Ventricular Septal Defect
Defect in the septum between the two ventricles is analogous to atrial septal defect in that it causes a unidirectional shunting of blood (fig. 36). An important difference between the two, however, makes ventricular septal defect a rather unique cardiac lesion. The two circulations, systemic and pulmonary, are closed systems: the former operates under high pressure determined by the resistance of small arteries, the latter under low pressure related to the minimal resistance of small branches of the pulmonary artery. Communication between the two circulations through the atria, where pressure in both chambers is close to zero, permits shunting of blood from one side to the other without significant consequences other than overload. However, communication between them in areas of high pressure—the ventricles or the arteries—may have disastrous consequences. A large opening between the two ventricles, with a systolic pressure of 120 mm Hg on the left side and 20 mm Hg on the right side produces a pressure gradient, so that most of the blood might escape to the right ventricle instead of entering the aorta. Clearly, a person could not survive were this allowed to happen; hence in compensation the systolic pressure in the right ventricle rises to match that in the left. Right ventricular systolic pressure can be elevated by one of two mechanisms—abnormal constriction of the small pulmonary arteries, increasing resistance
to a level comparable to that of the systemic arteries and thereby producing pulmonary hypertension; or pulmonary valve stenosis.
A small ventricular septal defect is characterized by a left-to-right shunt through the opening because it offers enough resistance to blood flow to maintain the normal difference in pressures between the two ventricles. The magnitude of the shunt entirely depends on the size of the opening, which ranges from that of a pinhead to that of a dime. For the average adult heart the largest diameter consistent with a normal pressure relationship between the two ventricles is about 1.5 cm, the approximate dividing line between small and large ventricular septal defects. The blood flow through a ventricular septal defect produces turbulence and generates loud heart murmurs audible on examination of a child; hence the diagnosis of such a defect is usually made at birth or at least during infancy. The hemodynamic consequence of a small ventricular septal defect varies with the magnitude of the shunt. Small defects shunting no more than half of the left ventricular output into the right ventricle have no effect on circulatory dynamics. Although the heart murmur is still detectable, no other abnormalities are usually discovered. The prognosis is favorable, with a normal life expectancy. The only risk is the possibility of infective endocarditis. Surgical correction is usually considered unnecessary. A significant number of such patients experience spontaneous closure of the defect—in essence, self-cure. Larger shunts through small ventricular septal defects (greater than twice the left ventricular output) have effects similar to those of atrial septal defect, namely overload of the heart and overfilling of the pulmonary blood vessels. Since ventricular septal defect with large pulmonary flow but normal right ventricular pressure takes a similar course as atrial septal defect, surgical closure (by means of open-heart surgery) is generally performed in early childhood.

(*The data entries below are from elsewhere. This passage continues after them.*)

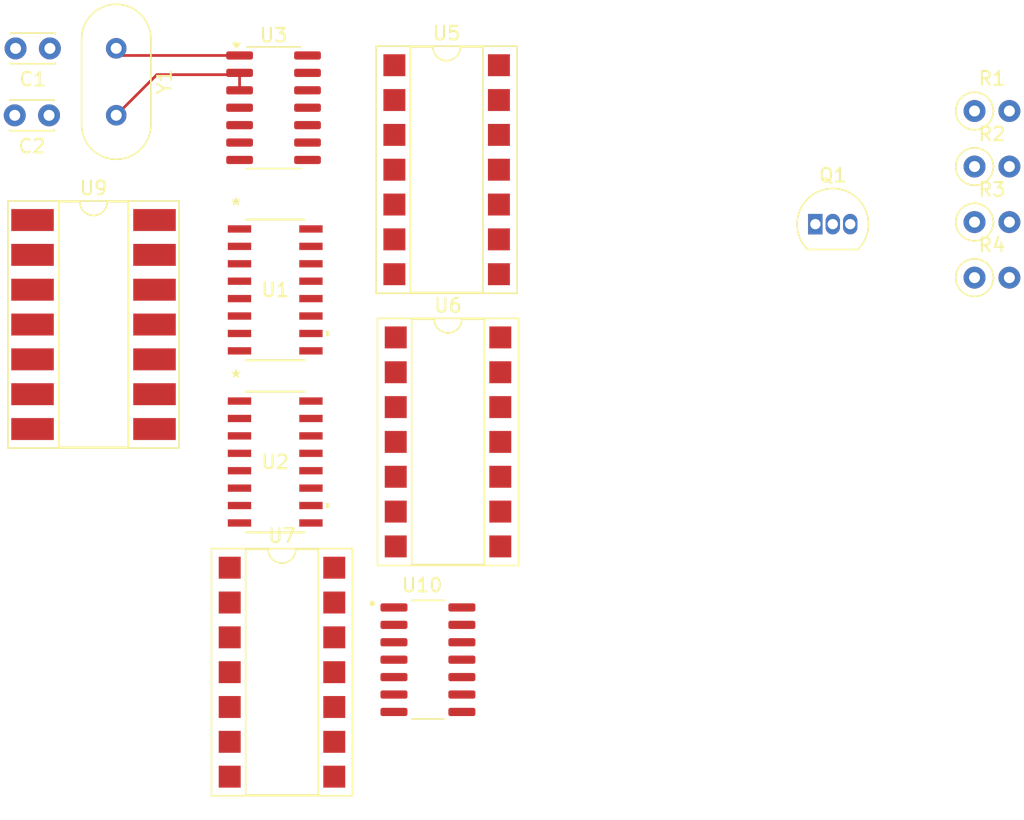
<source format=kicad_pcb>
(kicad_pcb
	(version 20240108)
	(generator "pcbnew")
	(generator_version "8.0")
	(general
		(thickness 1.6)
		(legacy_teardrops no)
	)
	(paper "A4")
	(layers
		(0 "F.Cu" signal)
		(31 "B.Cu" signal)
		(32 "B.Adhes" user "B.Adhesive")
		(33 "F.Adhes" user "F.Adhesive")
		(34 "B.Paste" user)
		(35 "F.Paste" user)
		(36 "B.SilkS" user "B.Silkscreen")
		(37 "F.SilkS" user "F.Silkscreen")
		(38 "B.Mask" user)
		(39 "F.Mask" user)
		(40 "Dwgs.User" user "User.Drawings")
		(41 "Cmts.User" user "User.Comments")
		(42 "Eco1.User" user "User.Eco1")
		(43 "Eco2.User" user "User.Eco2")
		(44 "Edge.Cuts" user)
		(45 "Margin" user)
		(46 "B.CrtYd" user "B.Courtyard")
		(47 "F.CrtYd" user "F.Courtyard")
		(48 "B.Fab" user)
		(49 "F.Fab" user)
		(50 "User.1" user)
		(51 "User.2" user)
		(52 "User.3" user)
		(53 "User.4" user)
		(54 "User.5" user)
		(55 "User.6" user)
		(56 "User.7" user)
		(57 "User.8" user)
		(58 "User.9" user)
	)
	(setup
		(pad_to_mask_clearance 0)
		(allow_soldermask_bridges_in_footprints no)
		(pcbplotparams
			(layerselection 0x00010fc_ffffffff)
			(plot_on_all_layers_selection 0x0000000_00000000)
			(disableapertmacros no)
			(usegerberextensions no)
			(usegerberattributes yes)
			(usegerberadvancedattributes yes)
			(creategerberjobfile yes)
			(dashed_line_dash_ratio 12.000000)
			(dashed_line_gap_ratio 3.000000)
			(svgprecision 4)
			(plotframeref no)
			(viasonmask no)
			(mode 1)
			(useauxorigin no)
			(hpglpennumber 1)
			(hpglpenspeed 20)
			(hpglpendiameter 15.000000)
			(pdf_front_fp_property_popups yes)
			(pdf_back_fp_property_popups yes)
			(dxfpolygonmode yes)
			(dxfimperialunits yes)
			(dxfusepcbnewfont yes)
			(psnegative no)
			(psa4output no)
			(plotreference yes)
			(plotvalue yes)
			(plotfptext yes)
			(plotinvisibletext no)
			(sketchpadsonfab no)
			(subtractmaskfromsilk no)
			(outputformat 1)
			(mirror no)
			(drillshape 1)
			(scaleselection 1)
			(outputdirectory "")
		)
	)
	(net 0 "")
	(net 1 "GND")
	(net 2 "Net-(C1-Pad1)")
	(net 3 "Net-(C2-Pad1)")
	(net 4 "PIXEL_OUT")
	(net 5 "Net-(Q1-E)")
	(net 6 "COMPOSITE_OUT")
	(net 7 "VCC")
	(net 8 "64V")
	(net 9 "256V")
	(net 10 "128V")
	(net 11 "16V")
	(net 12 "unconnected-(U1-Q10-Pad15)")
	(net 13 "512V")
	(net 14 "unconnected-(U1-Q11-Pad1)")
	(net 15 "32V")
	(net 16 "H_RESET")
	(net 17 "2V")
	(net 18 "unconnected-(U1-MR-Pad11)")
	(net 19 "1V")
	(net 20 "8V")
	(net 21 "4V")
	(net 22 "128H")
	(net 23 "7.1mhz_CLK1")
	(net 24 "64H")
	(net 25 "4H")
	(net 26 "8H")
	(net 27 "unconnected-(U2-Q11-Pad1)")
	(net 28 "1H")
	(net 29 "16H")
	(net 30 "256H")
	(net 31 "unconnected-(U3-Pad13)")
	(net 32 "unconnected-(U3-Pad11)")
	(net 33 "unconnected-(U3-Pad10)")
	(net 34 "unconnected-(U3-Pad12)")
	(net 35 "32H")
	(net 36 "512H")
	(net 37 "2H")
	(net 38 "14.318mhz_CLK0")
	(net 39 "unconnected-(U5E-GND-Pad7)")
	(net 40 "unconnected-(U5E-VCC-Pad14)")
	(net 41 "unconnected-(U6E-VDD-Pad14)")
	(net 42 "unconnected-(U6-Pad13)")
	(net 43 "unconnected-(U6-Pad11)")
	(net 44 "unconnected-(U6-Pad8)")
	(net 45 "unconnected-(U6-Pad10)")
	(net 46 "unconnected-(U6-Pad12)")
	(net 47 "unconnected-(U6-Pad9)")
	(net 48 "unconnected-(U6E-VSS-Pad7)")
	(net 49 "Net-(U7-Pad12)")
	(net 50 "Net-(U7-Pad3)")
	(net 51 "Net-(U7-Pad11)")
	(net 52 "unconnected-(U10B-~{R}-Pad13)")
	(net 53 "unconnected-(U7E-VSS-Pad7)")
	(net 54 "unconnected-(U7E-VDD-Pad14)")
	(net 55 "unconnected-(U10B-~{S}-Pad10)")
	(net 56 "unconnected-(U10A-~{S}-Pad4)")
	(net 57 "unconnected-(U10A-~{R}-Pad1)")
	(net 58 "unconnected-(U9E-VDD-Pad14)")
	(net 59 "unconnected-(U9E-VSS-Pad7)")
	(net 60 "unconnected-(U10C-GND-Pad7)")
	(net 61 "unconnected-(U10C-VCC-Pad14)")
	(net 62 "unconnected-(U10B-Q-Pad9)")
	(net 63 "Net-(U10A-D)")
	(net 64 "Net-(U3-Pad8)")
	(net 65 "Net-(U3-Pad6)")
	(net 66 "Net-(U3-Pad5)")
	(net 67 "H_BLANK")
	(net 68 "Net-(U5-Pad10)")
	(net 69 "_H_SYNC")
	(net 70 "_H_RESET")
	(net 71 "_VBLANK")
	(net 72 "_VSYNC")
	(net 73 "Net-(U9-Pad10)")
	(net 74 "VBLANK")
	(net 75 "V_RESET")
	(net 76 "Net-(U10B-D)")
	(net 77 "Net-(U6-Pad3)")
	(net 78 "VRESET")
	(net 79 "HRESET")
	(footprint "Package_DIP:DIP-14_W8.89mm_SMDSocket_LongPads" (layer "F.Cu") (at 97.955 104.12))
	(footprint "Resistor_THT:R_Axial_DIN0207_L6.3mm_D2.5mm_P2.54mm_Vertical" (layer "F.Cu") (at 162.16 88.55))
	(footprint "Package_SO:SOIC-14_3.9x8.7mm_P1.27mm" (layer "F.Cu") (at 111.075 88.31))
	(footprint "footprints:SOT109-1_NXP" (layer "F.Cu") (at 111.1965 114.145))
	(footprint "Library:SOIC127P600X175-14N" (layer "F.Cu") (at 122.325 128.56))
	(footprint "Resistor_THT:R_Axial_DIN0207_L6.3mm_D2.5mm_P2.54mm_Vertical" (layer "F.Cu") (at 162.16 96.65))
	(footprint "Package_TO_SOT_THT:TO-92_Inline" (layer "F.Cu") (at 150.56 96.8))
	(footprint "Capacitor_THT:C_Disc_D3.0mm_W2.0mm_P2.50mm" (layer "F.Cu") (at 94.714999 88.865 180))
	(footprint "Package_DIP:DIP-14_W7.62mm_SMDSocket_SmallPads" (layer "F.Cu") (at 123.79 112.68))
	(footprint "footprints:SOT109-1_NXP" (layer "F.Cu") (at 111.1965 101.595))
	(footprint "Capacitor_THT:C_Disc_D3.0mm_W2.0mm_P2.50mm" (layer "F.Cu") (at 94.774998 83.985001 180))
	(footprint "Crystal:Crystal_HC49-U_Vertical" (layer "F.Cu") (at 99.61 83.98 -90))
	(footprint "Package_DIP:DIP-14_W7.62mm_SMDSocket_SmallPads" (layer "F.Cu") (at 111.69 129.47))
	(footprint "Package_DIP:DIP-14_W7.62mm_SMDSocket_SmallPads" (layer "F.Cu") (at 123.69 92.83))
	(footprint "Resistor_THT:R_Axial_DIN0207_L6.3mm_D2.5mm_P2.54mm_Vertical" (layer "F.Cu") (at 162.16 92.6))
	(footprint "Resistor_THT:R_Axial_DIN0207_L6.3mm_D2.5mm_P2.54mm_Vertical" (layer "F.Cu") (at 162.16 100.7))
	(segment
		(start 100.13 84.5)
		(end 108.6 84.5)
		(width 0.2)
		(layer "F.Cu")
		(net 2)
		(uuid "3b024b8d-8494-4d49-9013-b45cd0a7645d")
	)
	(segment
		(start 99.61 83.98)
		(end 100.13 84.5)
		(width 0.2)
		(layer "F.Cu")
		(net 2)
		(uuid "7e2c0d79-0b43-4d41-8712-49175dc8ae63")
	)
	(segment
		(start 99.61 88.86)
		(end 102.57 85.9)
		(width 0.2)
		(layer "F.Cu")
		(net 3)
		(uuid "4f1ac9e5-d24d-45e3-bdc8-3a4f8896e72b")
	)
	(segment
		(start 108.6 87.04)
		(end 108.6 85.77)
		(width 0.2)
		(layer "F.Cu")
		(net 3)
		(uuid "6c22337a-ed3a-4b18-a019-6df01232b0c6")
	)
	(segment
		(start 102.57 85.9)
		(end 108.47 85.9)
		(width 0.2)
		(layer "F.Cu")
		(net 3)
		(uuid "7803b3a5-0364-4d49-af5d-8fd7fc16655f")
	)
	(segment
		(start 108.47 85.9)
		(end 108.6 85.77)
		(width 0.2)
		(layer "F.Cu")
		(net 3)
		(uuid "bf745f09-0e24-4513-831e-1b633a79e337")
	)
)

</source>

Large ventricular septal defect is a more serious problem. The normal function of the left ventricular pump has to be protected by pressure elevation in the right ventricle from birth; hence pulmonary hypertension is already present in infancy. The left-to-right shunting of blood is usually considerable. Persistent high pressure in the pulmonary arterial system, together with large blood flow in the pulmonary circulation, may gradually increase the resistance to the point of reversing the shunt from right to left. This complication
happens occasionally in late childhood but most frequently in adulthood. Large ventricular septal defect complicated by shunt reversal and resulting in cyanosis is called Eisenmenger's syndrome . Despite pulmonary hypertension the growth and development of children with large ventricular septal defect are usually normal, and disability is rare. Even a fully developed cyanotic stage due to shunt reversal may be well tolerated, although in that case life expectancy is greatly reduced.
The treatment for large ventricular septal defect is surgical closure. The goal is to prevent progressive disease of small pulmonary arteries; thus surgical closure is often performed on small children, even infants. In the case of a large left-to-right shunt, closure of the defect may significantly reduce the pressure in the right ventricle and lower or even eliminate pulmonary hypertension. Large ventricular septal defect also occurs in combination with pulmonary stenosis, in which case pulmonary hypertension is absent (see discussion of tetralogy of Fallot below).